Cash is not king: the future of consumer electronic payments

Yahoo''s regional financial controller Honnus Cheung and HSBC vice president Ben Arber discuss the future of consumer electronic payments.

- While many payment solutions have been on offer in the recent past, most of them have proven unsuccessful due to overambition and failure to focus on the customer.

- However, the advent of e-mail brought versatility to these solutions for merchants and has proven attractive to customers who appreciate online auctions.

- E-mail money allows cross-border payments for customers, and holds additional corporate opportunities with its cost savings, risk reduction and increased efficiency.

- However, the growth of such solutions may be inhibited by the lack of inter-operability, customer registration, regulatory environ-ments, and security issues.

No more coins and notes. That is the banner under which numerous new business-to-business (B2B), business-to-consumer (B2C) and consumer-to-consumer (C2C) electronic payment solutions have been launched. Even for a close industry watcher, the sheer weight of new schemes launched is difficult to keep up with, particularly as most have names that end in "-cash" or start with "pay-". Many failures litter the landscape. Yet there have also been some notable success stories, and the potential benefits remain attractive for both consumers and merchants.

So why have so few of these payment solutions succeeded? What is the promise of such initiatives? And how relevant are they to the corporate treasurer - now and in the future?

> **SOURCE DATA**

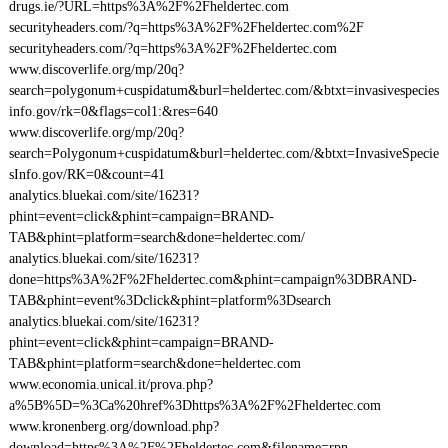
drugs.ie/?URL=https%3A%2F%2Fheldertec.com
securityheaders.com/?q=https%3A%2F%2Fheldertec.com%2F
securityheaders.com/?q=https%3A%2F%2Fheldertec.com
www.discoverlife.org/mp/20q?
search=polygonum+cuspidatum&burl=heldertec.com/&btxt=invasivespecies
info.gov/rk=0&flags=col1:&res=640
www.discoverlife.org/mp/20q?
search=Polygonum+cuspidatum&burl=heldertec.com/&btxt=InvasiveSpecie
sInfo.gov/RK=0&count=41
analytics.bluekai.com/site/16231?
phint=event=click&phint=campaign=BRAND-
TAB&phint=platform=search&done=heldertec.com/
analytics.bluekai.com/site/16231?
done=https%3A%2F%2Fheldertec.com&phint=campaign%3DBRAND-
TAB&phint=event%3Dclick&phint=platform%3Dsearch
analytics.bluekai.com/site/16231?
phint=event=click&phint=campaign=BRAND-
TAB&phint=platform=search&done=heldertec.com
www.economia.unical.it/prova.php?
a%5B%5D=%3Ca%20href%3Dhttps%3A%2F%2Fheldertec.com
www.kronenberg.org/download.php?
download=https%3A%2F%2Fheldertec.com&filename=rpn-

> **QUESTIONS ON THE MATERIAL**
A. Name each corporate opportunity that the article on consumer electronic payments says e-mail money holds.
B. According to the article on consumer electronic payments, how do the names of most new payment schemes end or begin?

> **ANSWERS TO THE EXERCISE**
A.
- Cost savings
- Risk reduction
- Increased efficiency

B. Most end in "-cash" or start with "pay-".